» **PROBLEM DETAILS**
Find "nose: (883, 390)" and "left back paw: (452, 627)" in the records below. Copy the lines holding them and every line between, exactly, and no others.

» **RECORDS SUPPLIED**
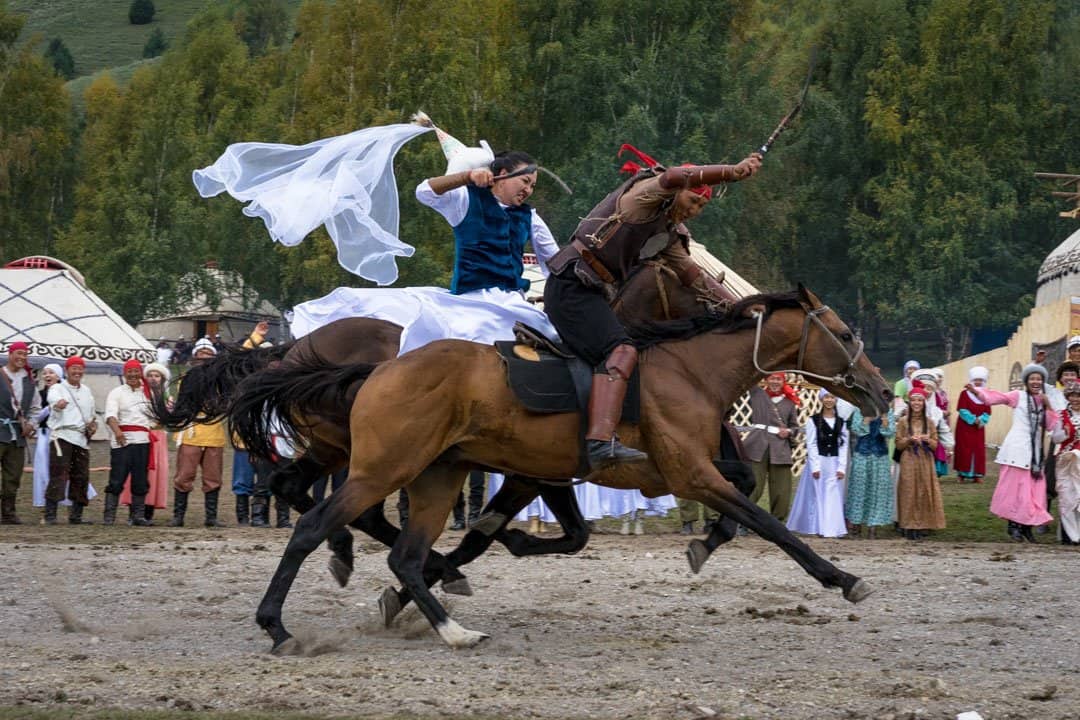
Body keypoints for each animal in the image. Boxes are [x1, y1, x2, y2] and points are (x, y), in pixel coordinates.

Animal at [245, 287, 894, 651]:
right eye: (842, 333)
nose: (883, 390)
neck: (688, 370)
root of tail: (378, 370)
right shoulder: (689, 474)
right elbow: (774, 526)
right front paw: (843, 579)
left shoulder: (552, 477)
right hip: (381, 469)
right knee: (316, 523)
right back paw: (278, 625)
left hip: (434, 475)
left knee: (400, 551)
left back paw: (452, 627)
--
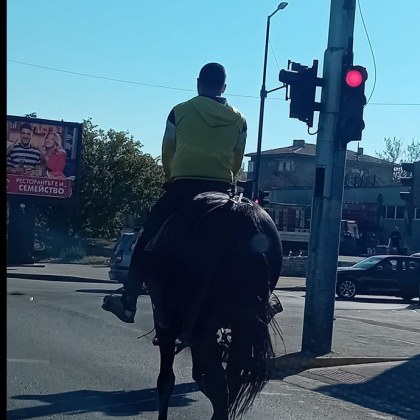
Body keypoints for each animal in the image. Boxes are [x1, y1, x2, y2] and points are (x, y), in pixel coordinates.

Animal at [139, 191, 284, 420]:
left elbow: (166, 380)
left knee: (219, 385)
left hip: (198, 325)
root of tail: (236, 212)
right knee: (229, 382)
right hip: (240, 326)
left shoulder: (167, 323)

» **WRITTEN ANSWER**
nose: (883, 390)
neck: (688, 370)
root of tail: (378, 370)
right shoulder: (689, 474)
right elbow: (774, 526)
right front paw: (843, 579)
left shoulder: (552, 477)
right hip: (381, 469)
right knee: (316, 523)
right back paw: (278, 625)
left hip: (434, 475)
left knee: (400, 551)
left back paw: (452, 627)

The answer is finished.